_EXTRACT PROVIDED_:
· · · ·

Implement new prepare_ordered and commit_ordered handler methods and the logic in ha_commit_trans().
Implement TC_LOG::group_log_xid() method and logic in ha_commit_trans().
Implement XtraDB part, using commit_ordered() rather than prepare_commit_mutex.
Fix test suite failures.
Proof-of-concept patch series complete now.
Do initial benchmark, getting good results. With 64 threads, see 26x improvement in queries-per-sec.
Next step: write up the architecture description.
Worked 21 hours and estimate 0 hours remain (original estimate increased by 21 hours).
-=-=(Knielsen - Wed, 12 May 2010, 06:41)=-=-
Started work on a Quilt patch series, refactoring the binlog code to prepare for implementing the
group commit, and working on the design of group commit in parallel.
Found and fixed several problems in error handling when writing to binlog.
Removed redundant table map version locking.

· · · ·

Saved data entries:
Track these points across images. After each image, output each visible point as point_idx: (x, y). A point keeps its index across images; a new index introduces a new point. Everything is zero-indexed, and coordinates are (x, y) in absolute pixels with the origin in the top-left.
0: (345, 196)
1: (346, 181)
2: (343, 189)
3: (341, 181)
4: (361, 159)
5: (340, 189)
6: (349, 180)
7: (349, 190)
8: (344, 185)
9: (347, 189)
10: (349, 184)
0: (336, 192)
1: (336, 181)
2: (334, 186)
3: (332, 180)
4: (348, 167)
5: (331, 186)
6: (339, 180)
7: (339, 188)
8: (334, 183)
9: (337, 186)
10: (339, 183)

· · · ·

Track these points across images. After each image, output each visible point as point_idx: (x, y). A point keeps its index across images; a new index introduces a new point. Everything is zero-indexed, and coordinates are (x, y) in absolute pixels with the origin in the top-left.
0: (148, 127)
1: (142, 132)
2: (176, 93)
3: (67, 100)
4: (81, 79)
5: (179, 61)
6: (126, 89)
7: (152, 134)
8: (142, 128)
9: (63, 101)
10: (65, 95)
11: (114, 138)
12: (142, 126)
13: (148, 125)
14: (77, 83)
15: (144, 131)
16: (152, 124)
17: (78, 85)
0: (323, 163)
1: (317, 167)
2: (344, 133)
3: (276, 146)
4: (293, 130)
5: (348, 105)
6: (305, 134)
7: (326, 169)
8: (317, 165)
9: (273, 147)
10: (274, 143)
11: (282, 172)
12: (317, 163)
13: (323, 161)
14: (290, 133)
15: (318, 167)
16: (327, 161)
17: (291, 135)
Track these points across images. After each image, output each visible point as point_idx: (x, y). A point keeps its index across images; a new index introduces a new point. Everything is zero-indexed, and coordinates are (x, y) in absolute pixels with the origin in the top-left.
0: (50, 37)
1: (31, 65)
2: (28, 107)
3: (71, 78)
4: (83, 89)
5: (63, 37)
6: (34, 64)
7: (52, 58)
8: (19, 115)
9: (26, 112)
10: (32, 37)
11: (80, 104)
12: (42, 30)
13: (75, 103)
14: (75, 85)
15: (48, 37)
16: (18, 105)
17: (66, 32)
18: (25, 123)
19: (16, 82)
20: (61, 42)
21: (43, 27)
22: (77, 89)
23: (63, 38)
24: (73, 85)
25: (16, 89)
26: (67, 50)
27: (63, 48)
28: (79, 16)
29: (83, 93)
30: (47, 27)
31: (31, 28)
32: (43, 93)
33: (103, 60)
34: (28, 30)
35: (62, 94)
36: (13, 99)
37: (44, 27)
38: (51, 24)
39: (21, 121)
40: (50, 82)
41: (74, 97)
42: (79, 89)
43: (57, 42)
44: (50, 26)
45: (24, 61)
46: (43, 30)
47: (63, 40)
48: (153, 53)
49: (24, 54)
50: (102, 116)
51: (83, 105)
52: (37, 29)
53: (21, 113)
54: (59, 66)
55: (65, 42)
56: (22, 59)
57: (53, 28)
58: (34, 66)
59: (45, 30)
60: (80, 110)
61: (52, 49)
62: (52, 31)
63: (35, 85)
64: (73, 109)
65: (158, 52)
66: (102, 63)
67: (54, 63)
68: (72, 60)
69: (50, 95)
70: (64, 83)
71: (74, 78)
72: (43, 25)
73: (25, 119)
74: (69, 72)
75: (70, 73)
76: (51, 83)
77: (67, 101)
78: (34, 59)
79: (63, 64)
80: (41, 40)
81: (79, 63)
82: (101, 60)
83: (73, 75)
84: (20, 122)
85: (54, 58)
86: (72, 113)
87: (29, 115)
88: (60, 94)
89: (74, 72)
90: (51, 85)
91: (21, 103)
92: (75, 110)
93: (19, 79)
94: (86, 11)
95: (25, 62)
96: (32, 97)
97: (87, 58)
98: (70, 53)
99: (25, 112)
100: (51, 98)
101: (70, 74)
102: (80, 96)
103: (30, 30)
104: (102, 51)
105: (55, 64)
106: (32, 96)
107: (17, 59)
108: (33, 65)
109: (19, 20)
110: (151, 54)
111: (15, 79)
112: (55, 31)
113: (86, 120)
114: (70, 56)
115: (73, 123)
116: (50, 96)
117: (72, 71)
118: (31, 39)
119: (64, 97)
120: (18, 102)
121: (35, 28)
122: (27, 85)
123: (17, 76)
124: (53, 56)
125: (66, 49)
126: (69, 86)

· · · ·

_WORK INSTRUCTION A_:
Translate the following sentence from the group commit worklog into French: "Found and fixed several problems in error handling when writing to binlog."
_WORK INSTRUCTION B_:
Print the passage of the group commit worklog starting at "Proof-of-concept patch series" and ending at "map version locking.".

_EXERCISE OUTPUT A_:
Plusieurs problèmes de gestion des erreurs lors de l'écriture dans le binlog ont été détectés et corrigés.

_EXERCISE OUTPUT B_:
Proof-of-concept patch series complete now.
Do initial benchmark, getting good results. With 64 threads, see 26x improvement in queries-per-sec.
Next step: write up the architecture description.
Worked 21 hours and estimate 0 hours remain (original estimate increased by 21 hours).
-=-=(Knielsen - Wed, 12 May 2010, 06:41)=-=-
Started work on a Quilt patch series, refactoring the binlog code to prepare for implementing the
group commit, and working on the design of group commit in parallel.
Found and fixed several problems in error handling when writing to binlog.
Removed redundant table map version locking.